I’d like to give the kaleidoscope a few turns on this parable of the pearl of great price.  I wonder what those pearls are in our lives.  What in your life is so valuable that you would be willing to give up everything you have in order to keep it?  For some, it might be the next promotion at work.  For others, it would be finally getting your research published.  For a couple who have been through a host of fertility treatments, it is the blue bundle sleeping in the next room, definitely worth all they’ve been through.  For others it might be a home you’ve spent your fortune obtaining and your lifetime fixing up.  Those answers are all tempting for me, but if I must narrow it to one thing that would be my family – a husband, four children, and ten grandchildren – all of them amazing and delightful human beings – most of the time.  We all have our moments!  If Jesus did offer an explanation of this parable, I don’t think any of these choices would be his answer.  A few weeks ago, I wondered with some trepidation whether I put as much of myself into tending my spiritual garden as I put into tending my flower garden.  I think that might be the pearl of great value: our relationship with God.  Am I willing to let go of everything I have and put that first?  Like the treasure buried in the field, I have done nothing to earn it or deserve it.  It is pure gift.  Will I value it for all it is worth – above and before all else?  That is a tall order.

Jesus doesn’t give us a definitive answer to the treasure or the pearl’s identity.  That’s one of the beauties of the parables – they aren’t all spelled out for us.  They invite our continued pondering.  So, as we look at the pearl, I’d like to give our kaleidoscopes a new twist.  What if we – you and I – each were to consider ourselves the pearl of great value?  What new light would that shed on God’s kingdom?  We recall that we are God’s beloved.  As God spoke to Jesus at his Baptism, so God speaks to us, “You are my beloved son.  You are my beloved daughter.  With you I am well pleased.”

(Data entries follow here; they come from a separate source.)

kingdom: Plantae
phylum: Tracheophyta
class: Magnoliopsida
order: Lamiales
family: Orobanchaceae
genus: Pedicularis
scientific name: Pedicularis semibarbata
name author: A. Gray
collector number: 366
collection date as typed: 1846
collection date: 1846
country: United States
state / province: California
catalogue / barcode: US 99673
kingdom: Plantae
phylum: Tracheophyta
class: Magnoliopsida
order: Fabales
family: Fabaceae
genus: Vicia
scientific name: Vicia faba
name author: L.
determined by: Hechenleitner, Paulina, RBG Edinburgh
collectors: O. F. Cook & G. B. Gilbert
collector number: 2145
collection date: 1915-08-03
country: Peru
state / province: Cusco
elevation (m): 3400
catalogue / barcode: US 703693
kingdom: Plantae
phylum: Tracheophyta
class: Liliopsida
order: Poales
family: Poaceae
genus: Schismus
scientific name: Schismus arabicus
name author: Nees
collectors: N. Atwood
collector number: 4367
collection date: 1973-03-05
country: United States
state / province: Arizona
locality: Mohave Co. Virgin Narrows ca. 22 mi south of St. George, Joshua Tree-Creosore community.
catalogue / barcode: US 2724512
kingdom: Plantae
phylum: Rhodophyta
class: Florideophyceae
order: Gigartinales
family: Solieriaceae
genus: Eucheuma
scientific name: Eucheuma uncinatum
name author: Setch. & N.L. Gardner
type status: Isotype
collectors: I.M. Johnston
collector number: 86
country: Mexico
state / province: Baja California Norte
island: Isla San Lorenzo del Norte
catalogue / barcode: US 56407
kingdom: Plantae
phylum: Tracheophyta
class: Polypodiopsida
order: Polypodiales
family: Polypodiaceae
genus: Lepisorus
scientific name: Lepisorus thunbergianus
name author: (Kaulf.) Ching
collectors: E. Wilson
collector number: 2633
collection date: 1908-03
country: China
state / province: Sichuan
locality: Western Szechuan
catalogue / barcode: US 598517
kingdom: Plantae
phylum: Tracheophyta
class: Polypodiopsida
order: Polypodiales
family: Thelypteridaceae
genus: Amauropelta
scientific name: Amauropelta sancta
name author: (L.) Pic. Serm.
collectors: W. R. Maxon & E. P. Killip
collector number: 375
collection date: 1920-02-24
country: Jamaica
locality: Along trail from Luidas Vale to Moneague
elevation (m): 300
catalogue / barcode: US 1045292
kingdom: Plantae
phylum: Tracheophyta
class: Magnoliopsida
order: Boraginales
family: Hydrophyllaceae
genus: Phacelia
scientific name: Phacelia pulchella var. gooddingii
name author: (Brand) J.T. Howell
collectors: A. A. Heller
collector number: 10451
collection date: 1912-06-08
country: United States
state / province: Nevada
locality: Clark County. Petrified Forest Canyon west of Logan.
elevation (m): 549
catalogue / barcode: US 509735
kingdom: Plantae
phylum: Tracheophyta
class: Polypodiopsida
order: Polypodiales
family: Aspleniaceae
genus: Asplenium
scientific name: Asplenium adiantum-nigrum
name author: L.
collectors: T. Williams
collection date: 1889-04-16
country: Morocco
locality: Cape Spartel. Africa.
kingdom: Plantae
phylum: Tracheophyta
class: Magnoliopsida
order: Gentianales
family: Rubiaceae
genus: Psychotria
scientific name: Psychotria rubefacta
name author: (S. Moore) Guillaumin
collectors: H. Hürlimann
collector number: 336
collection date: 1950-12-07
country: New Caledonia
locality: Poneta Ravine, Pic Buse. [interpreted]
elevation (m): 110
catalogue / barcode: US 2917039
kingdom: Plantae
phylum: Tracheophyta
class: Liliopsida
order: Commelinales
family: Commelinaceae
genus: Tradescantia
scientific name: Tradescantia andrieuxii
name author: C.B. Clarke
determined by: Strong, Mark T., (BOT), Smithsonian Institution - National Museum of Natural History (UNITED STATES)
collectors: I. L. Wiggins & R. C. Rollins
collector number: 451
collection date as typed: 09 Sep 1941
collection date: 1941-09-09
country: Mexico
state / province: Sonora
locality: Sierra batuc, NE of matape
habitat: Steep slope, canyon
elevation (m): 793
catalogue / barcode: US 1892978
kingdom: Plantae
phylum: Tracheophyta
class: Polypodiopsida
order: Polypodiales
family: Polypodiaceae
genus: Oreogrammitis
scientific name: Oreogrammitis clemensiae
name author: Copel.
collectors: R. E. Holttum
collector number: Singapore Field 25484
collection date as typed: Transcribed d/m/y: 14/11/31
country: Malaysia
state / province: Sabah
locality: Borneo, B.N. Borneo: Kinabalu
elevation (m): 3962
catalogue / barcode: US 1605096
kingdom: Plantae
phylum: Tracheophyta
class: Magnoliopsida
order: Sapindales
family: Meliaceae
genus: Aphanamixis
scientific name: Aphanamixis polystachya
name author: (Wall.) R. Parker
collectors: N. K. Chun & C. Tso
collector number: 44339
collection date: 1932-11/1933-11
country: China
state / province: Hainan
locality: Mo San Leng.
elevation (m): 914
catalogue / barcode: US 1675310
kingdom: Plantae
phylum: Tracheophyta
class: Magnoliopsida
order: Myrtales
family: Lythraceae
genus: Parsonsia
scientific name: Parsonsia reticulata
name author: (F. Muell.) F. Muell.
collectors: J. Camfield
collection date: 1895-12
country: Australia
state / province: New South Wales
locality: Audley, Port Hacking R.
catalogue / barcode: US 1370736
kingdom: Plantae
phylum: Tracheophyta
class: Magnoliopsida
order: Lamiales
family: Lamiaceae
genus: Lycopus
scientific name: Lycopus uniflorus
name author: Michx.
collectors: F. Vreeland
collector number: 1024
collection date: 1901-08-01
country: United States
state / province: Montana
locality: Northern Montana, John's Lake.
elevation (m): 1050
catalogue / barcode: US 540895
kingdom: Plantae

Speaking to a group of people long before he became the bishop of Massachusetts, Tom Shaw urged each one to think of himself, to think of herself as a pearl of great value, hidden in this world.  Consider yourself the precious pearl for which God was willing to pay the ultimate price.  So precious are we in the eyes of God, Bishop Shaw said, that we really ought to take time each day to allow God to thank us for what we have done for God today.  Can we really allow ourselves to do that, to really believe we are that precious to God?  It will take some practice, but I’m going to try.  Accepting and receiving God’s love are central to our faith.  And we are precious in God’s eyes.  If we can believe that – even just a little bit – we can trust the growth of our faith to the God who loves us, the God who came to live among us and the God who gave up life for us.

Keep your kaleidoscopes handy.  Keep holding these parables up to the light.  Keep turning them and twisting them in new directions.  Listen for God’s call in and through your discoveries.  You are God’s beloved.  You have faith at least as big as a mustard seed, and with the power of God working in you, that is not only enough, it is an abundance.  The kingdom of God is within you this very day.  Amen.